Но это пока что терпело.
— Прорвались, — осклабился Колобков. — Что, суки, не вышло по-вашему?!
— Не вышло, — согласился Чертанов. — Куда теперь поплывем, Петр Иваныч?
— Пойдем, а не поплывем, мазут береговой! — рявкнул Фабьев.
— Василь Василич, кончай уже со своей феней, — хмыкнул Колобков. — Тут, Серега, так просто не решить, тут покумекать надо… Будем искать старикам их башню. Будем ловить того гребаного пирата. Ну и бабок слегка нарулим. А лучше — не слегка.
Теста’лай Гхипра, Наместник Эскадры, стоял на носу уходящей ко дну триремы. Все гребцы, матросы и солдаты давно перебрались на другие суда (благо, плыть было недалеко), но он, как и положено, собирался утонуть вместе со своим кораблем.

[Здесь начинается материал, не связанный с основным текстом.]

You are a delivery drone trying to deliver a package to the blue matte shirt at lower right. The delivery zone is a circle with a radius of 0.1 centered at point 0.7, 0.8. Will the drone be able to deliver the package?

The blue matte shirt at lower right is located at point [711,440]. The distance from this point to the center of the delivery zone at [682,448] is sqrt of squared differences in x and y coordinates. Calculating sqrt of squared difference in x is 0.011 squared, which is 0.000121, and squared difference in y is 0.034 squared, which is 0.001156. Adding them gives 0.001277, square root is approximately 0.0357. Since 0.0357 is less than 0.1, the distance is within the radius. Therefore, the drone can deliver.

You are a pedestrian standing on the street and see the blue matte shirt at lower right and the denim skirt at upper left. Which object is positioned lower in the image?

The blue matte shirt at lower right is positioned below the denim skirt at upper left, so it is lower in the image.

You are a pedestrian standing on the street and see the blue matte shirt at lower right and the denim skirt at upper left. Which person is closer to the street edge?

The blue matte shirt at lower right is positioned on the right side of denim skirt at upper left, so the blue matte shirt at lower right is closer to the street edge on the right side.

Ибо нет большего позора для юберийского капитана, чем покинуть свое судно в час гибели.
Правда, на прочих триремах уже спускали легкие шлюпки и готовили ныряльщиков — когда последняя мачта скроется под волнами, командующего можно будет вытащить и откачать. Это его чести урону уже не сделает, а разбрасываться опытными мореходами и тактиками в Юберии не любили.

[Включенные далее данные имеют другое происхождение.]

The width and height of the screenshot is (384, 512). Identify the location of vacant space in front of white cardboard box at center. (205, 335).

— Это личное, — пробормотал Гхипра, стоя по пояс в воде и глядя вслед уносящейся прочь «Чайке». — Теперь это личное. Еще никто не топил мою лучшую трирему. Никто. Плевать на приказ колдуна — я вас достану, беломордые уроды…

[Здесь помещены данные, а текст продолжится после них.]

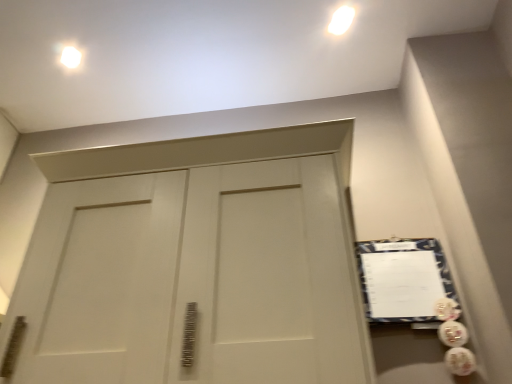
Question: Do you think white glossy light fixture at upper left is within white fabric bulletin board at right, or outside of it?

Choices:
 (A) outside
 (B) inside

Answer: (A)

Question: Does point (73, 49) appear closer or farther from the camera than point (408, 268)?

Choices:
 (A) closer
 (B) farther

Answer: (B)

Question: From a real-world perspective, is white glossy light fixture at upper left positioned above or below white fabric bulletin board at right?

Choices:
 (A) above
 (B) below

Answer: (A)

Question: Does point (381, 264) appear closer or farther from the camera than point (69, 49)?

Choices:
 (A) farther
 (B) closer

Answer: (B)

Question: Would you say white fabric bulletin board at right is to the left or to the right of white glossy light fixture at upper left in the picture?

Choices:
 (A) right
 (B) left

Answer: (A)

Question: Considering the positions of white fabric bulletin board at right and white glossy light fixture at upper left in the image, is white fabric bulletin board at right wider or thinner than white glossy light fixture at upper left?

Choices:
 (A) wide
 (B) thin

Answer: (B)

Question: Is white fabric bulletin board at right inside the boundaries of white glossy light fixture at upper left, or outside?

Choices:
 (A) outside
 (B) inside

Answer: (A)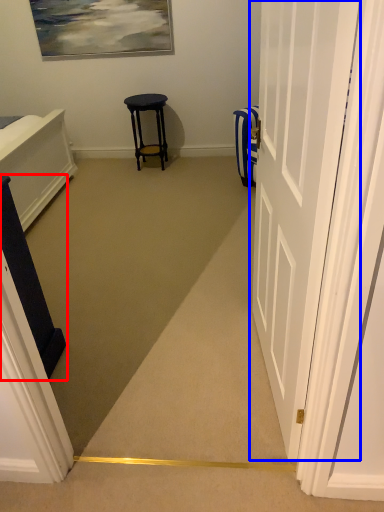
Question: Which object appears closest to the camera in this image, furniture (highlighted by a red box) or door (highlighted by a blue box)?

Choices:
 (A) furniture
 (B) door

Answer: (B)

На вершине Клыка Шуа’лай Стаза отчаянно стиснул зубы. Как он и опасался, безмозглые солдафоны все провалили. Значит, пришло время для магии. Он втянул побольше воздуха, собираясь с силами и раскрыл рот, готовясь выплюнуть Имя, которое похоронит этот проклятый белый корабль, а заодно и этих недоумков на триремах. Имя Великого Водоворота.
— Иллиба!..
— Эй, ты чего удумал, папуас?! — крикнули сзади.
Не закончив начатого Имени, Стаза машинально обернулся… и его долбанули клювом в лоб. Огромный седой беркут со всего размаху налетел на колдуна, колотя его крыльями и раздирая когтями грудь. Стаза закричал от боли, зашатался на каменном пятачке, не удержал равновесия…
И полетел вниз.
— Стубарраззим!!! — выкрикнул Имя Полета он.
Но уже слишком поздно. Колдун со всего размаха впечатался в острые камни, и его тут же захватило и унесло нахлынувшей волной. Шуа’лай Стаза скрылся в глубинах.
Петрович с удовлетворением посмотрел ему вслед, расправил крылья и полетел вдогонку «Чайке».
— Эй, Иваныч, меня-то подожди! — закричал он. — С тебя еще бутылка!